Task objective:
Please give the entries below again exactly, omitting every picture.

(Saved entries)
-----

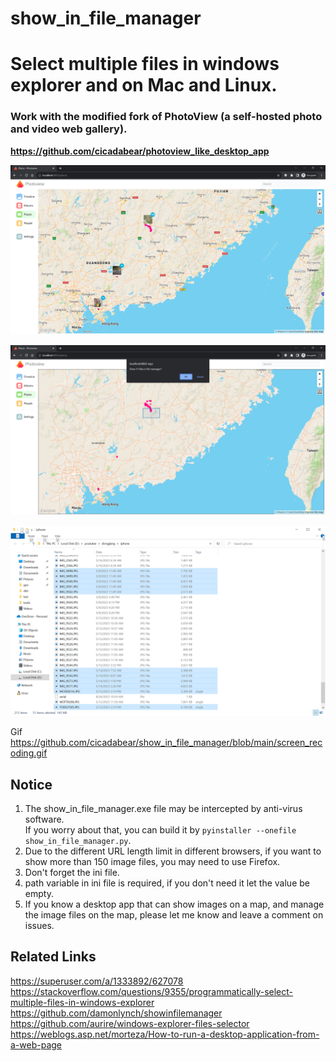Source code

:# show_in_file_manager
# Select multiple files in windows explorer and on Mac and Linux.   
### Work with the modified fork of PhotoView (a self-hosted photo and video web gallery).  

**https://github.com/cicadabear/photoview_like_desktop_app**  

![](./show_in_file_manager3.png)  

![](./show_in_file_manager.png)  

![](./show_in_file_manager2.png)  

Gif https://github.com/cicadabear/show_in_file_manager/blob/main/screen_recoding.gif  

## Notice 
1. The show_in_file_manager.exe file may be intercepted by anti-virus software.   
If you worry about that, you can build it by ```pyinstaller --onefile show_in_file_manager.py```.
2. Due to the different URL length limit in different browsers, if you want to show more than 150 image files, you may need to use Firefox.  
3. Don't forget the ini file.
4. path variable in ini file is required, if you don't need it let the value be empty.
5. If you know a desktop app that can show images on a map, and manage the image files on the map, please let me know and leave a comment on issues.
 
## Related Links   

https://superuser.com/a/1333892/627078  
https://stackoverflow.com/questions/9355/programmatically-select-multiple-files-in-windows-explorer  
https://github.com/damonlynch/showinfilemanager  
https://github.com/aurire/windows-explorer-files-selector  
https://weblogs.asp.net/morteza/How-to-run-a-desktop-application-from-a-web-page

-----

Result:
Source code

:# show_in_file_manager
# Select multiple files in windows explorer and on Mac and Linux.   
### Work with the modified fork of PhotoView (a self-hosted photo and video web gallery).  

**https://github.com/cicadabear/photoview_like_desktop_app**  

![](./show_in_file_manager3.png)  

![](./show_in_file_manager.png)  

![](./show_in_file_manager2.png)  

Gif https://github.com/cicadabear/show_in_file_manager/blob/main/screen_recoding.gif  

## Notice 
1. The show_in_file_manager.exe file may be intercepted by anti-virus software.   
If you worry about that, you can build it by ```pyinstaller --onefile show_in_file_manager.py```.
2. Due to the different URL length limit in different browsers, if you want to show more than 150 image files, you may need to use Firefox.  
3. Don't forget the ini file.
4. path variable in ini file is required, if you don't need it let the value be empty.
5. If you know a desktop app that can show images on a map, and manage the image files on the map, please let me know and leave a comment on issues.
 
## Related Links   

https://superuser.com/a/1333892/627078  
https://stackoverflow.com/questions/9355/programmatically-select-multiple-files-in-windows-explorer  
https://github.com/damonlynch/showinfilemanager  
https://github.com/aurire/windows-explorer-files-selector  
https://weblogs.asp.net/morteza/How-to-run-a-desktop-application-from-a-web-page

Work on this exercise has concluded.